I want to be known for more than how much I weigh. I want to be known for my qualities, the work I do, and the things and people I love.
Instead of talking about the remarkable achievements of these women — Grande was named by Rolling Stone as one of the top 50 singers of all time, Erivo is one win away from an EGOT, and together they’ve created a box office record-setting movie — we’re talking about their bodies.
I also want to be clear: regardless of our intention and perception of these women, this is body shaming.
It’s vital to note here that neither Grande or Erivo have addressed the conversation currently happening all around them. However, when conversations around Grande’s apparent weight loss were circulating last year, the singer and actor jumped on TikTok to ask people to kindly put them to rest.
“I think we should be gentler and less comfortable commenting on people’s bodies, no matter what,” she said.
“If you think you’re saying something good or well-intentioned, whatever it is. healthy or unhealthy, big, small…we should really work towards not doing that as much.”

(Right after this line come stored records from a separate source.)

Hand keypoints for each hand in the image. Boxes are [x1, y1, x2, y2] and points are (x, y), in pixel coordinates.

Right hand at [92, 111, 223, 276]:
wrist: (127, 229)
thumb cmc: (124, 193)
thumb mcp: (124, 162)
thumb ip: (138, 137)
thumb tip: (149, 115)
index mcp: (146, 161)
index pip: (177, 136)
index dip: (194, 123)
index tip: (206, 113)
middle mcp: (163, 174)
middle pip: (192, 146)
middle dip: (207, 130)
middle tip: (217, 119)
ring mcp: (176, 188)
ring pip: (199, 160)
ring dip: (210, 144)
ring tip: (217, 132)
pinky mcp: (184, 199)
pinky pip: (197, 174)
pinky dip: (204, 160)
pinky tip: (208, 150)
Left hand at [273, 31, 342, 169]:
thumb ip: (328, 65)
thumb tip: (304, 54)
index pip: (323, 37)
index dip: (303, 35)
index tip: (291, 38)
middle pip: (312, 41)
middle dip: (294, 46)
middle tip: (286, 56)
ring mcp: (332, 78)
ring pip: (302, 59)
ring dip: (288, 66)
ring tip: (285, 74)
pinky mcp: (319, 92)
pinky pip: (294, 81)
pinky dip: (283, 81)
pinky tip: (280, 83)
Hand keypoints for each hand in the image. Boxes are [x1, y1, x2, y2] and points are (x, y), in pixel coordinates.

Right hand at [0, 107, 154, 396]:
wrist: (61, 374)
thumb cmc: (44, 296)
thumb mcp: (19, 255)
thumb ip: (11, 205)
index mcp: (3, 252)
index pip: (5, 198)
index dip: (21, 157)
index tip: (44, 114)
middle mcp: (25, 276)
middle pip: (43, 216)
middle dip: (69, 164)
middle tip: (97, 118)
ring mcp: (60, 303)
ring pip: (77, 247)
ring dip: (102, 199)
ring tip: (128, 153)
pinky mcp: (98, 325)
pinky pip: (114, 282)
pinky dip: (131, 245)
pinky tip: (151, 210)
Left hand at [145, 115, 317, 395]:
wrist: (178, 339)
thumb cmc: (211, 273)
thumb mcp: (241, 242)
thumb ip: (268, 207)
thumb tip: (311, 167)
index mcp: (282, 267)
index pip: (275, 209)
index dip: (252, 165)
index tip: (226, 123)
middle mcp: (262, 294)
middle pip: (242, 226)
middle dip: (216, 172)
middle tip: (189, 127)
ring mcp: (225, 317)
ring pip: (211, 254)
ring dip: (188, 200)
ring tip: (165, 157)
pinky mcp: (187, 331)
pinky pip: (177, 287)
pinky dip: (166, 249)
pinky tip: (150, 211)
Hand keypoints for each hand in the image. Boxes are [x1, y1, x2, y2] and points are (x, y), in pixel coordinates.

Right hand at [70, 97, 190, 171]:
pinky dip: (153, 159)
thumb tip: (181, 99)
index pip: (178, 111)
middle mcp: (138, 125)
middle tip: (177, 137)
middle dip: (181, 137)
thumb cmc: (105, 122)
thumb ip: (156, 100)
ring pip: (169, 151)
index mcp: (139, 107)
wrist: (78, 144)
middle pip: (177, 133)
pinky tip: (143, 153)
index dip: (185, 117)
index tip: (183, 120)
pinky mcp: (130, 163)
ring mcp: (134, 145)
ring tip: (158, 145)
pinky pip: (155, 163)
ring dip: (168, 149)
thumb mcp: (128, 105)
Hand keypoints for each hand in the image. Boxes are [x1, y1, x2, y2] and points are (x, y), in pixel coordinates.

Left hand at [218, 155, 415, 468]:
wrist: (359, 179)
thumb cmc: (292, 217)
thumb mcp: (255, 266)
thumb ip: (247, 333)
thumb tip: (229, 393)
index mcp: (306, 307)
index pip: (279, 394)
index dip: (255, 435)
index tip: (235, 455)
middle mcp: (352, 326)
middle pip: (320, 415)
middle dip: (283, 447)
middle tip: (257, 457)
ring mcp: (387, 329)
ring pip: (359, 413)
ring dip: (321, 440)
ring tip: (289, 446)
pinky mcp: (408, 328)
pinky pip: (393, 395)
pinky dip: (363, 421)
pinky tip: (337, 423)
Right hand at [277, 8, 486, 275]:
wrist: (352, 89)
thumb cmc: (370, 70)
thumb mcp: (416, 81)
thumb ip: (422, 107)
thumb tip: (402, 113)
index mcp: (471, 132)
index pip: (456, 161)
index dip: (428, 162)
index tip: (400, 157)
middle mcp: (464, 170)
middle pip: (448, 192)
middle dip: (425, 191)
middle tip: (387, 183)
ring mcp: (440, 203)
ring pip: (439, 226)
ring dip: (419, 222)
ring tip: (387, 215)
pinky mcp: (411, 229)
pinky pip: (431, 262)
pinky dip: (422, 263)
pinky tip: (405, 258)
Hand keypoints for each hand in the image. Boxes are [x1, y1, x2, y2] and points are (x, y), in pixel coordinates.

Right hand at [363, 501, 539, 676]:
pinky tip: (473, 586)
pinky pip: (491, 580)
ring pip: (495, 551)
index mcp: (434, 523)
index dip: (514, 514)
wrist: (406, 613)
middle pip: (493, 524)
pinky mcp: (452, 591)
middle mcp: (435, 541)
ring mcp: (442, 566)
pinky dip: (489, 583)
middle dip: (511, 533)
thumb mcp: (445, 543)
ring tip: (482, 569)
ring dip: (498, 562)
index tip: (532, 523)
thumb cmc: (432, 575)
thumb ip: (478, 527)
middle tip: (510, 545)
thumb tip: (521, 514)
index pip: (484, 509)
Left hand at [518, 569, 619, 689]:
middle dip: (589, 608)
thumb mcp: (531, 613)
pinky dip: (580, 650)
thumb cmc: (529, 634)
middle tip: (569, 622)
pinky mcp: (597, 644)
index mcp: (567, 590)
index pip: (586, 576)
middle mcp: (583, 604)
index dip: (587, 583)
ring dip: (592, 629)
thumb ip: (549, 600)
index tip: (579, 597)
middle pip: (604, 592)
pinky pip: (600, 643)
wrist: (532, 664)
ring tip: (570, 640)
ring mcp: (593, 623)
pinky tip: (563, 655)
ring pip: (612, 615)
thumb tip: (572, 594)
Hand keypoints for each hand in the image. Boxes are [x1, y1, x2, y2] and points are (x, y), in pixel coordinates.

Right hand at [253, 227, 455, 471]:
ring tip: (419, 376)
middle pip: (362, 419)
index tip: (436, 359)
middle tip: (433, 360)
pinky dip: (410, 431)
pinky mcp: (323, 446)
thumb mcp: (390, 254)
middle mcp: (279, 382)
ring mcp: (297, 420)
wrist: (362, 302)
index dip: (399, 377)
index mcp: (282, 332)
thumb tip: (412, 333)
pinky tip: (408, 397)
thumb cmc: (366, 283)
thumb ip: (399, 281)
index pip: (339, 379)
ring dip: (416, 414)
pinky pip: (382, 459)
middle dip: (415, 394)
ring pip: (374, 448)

She added: “Even if you are coming from a loving place and a caring place, that person probably is working on it or has a support system that they are working on it with.”
While the media may feed our desire to gossip and theorise about celebrities’ bodies, I know that each comment we make, whether to our friends or under a TikTok, has the power to perpetuate or change our dialogue around people’s bodies more broadly, impacting each of us.
Perhaps it’s time to listen to Ariana, stop commenting, and scroll on.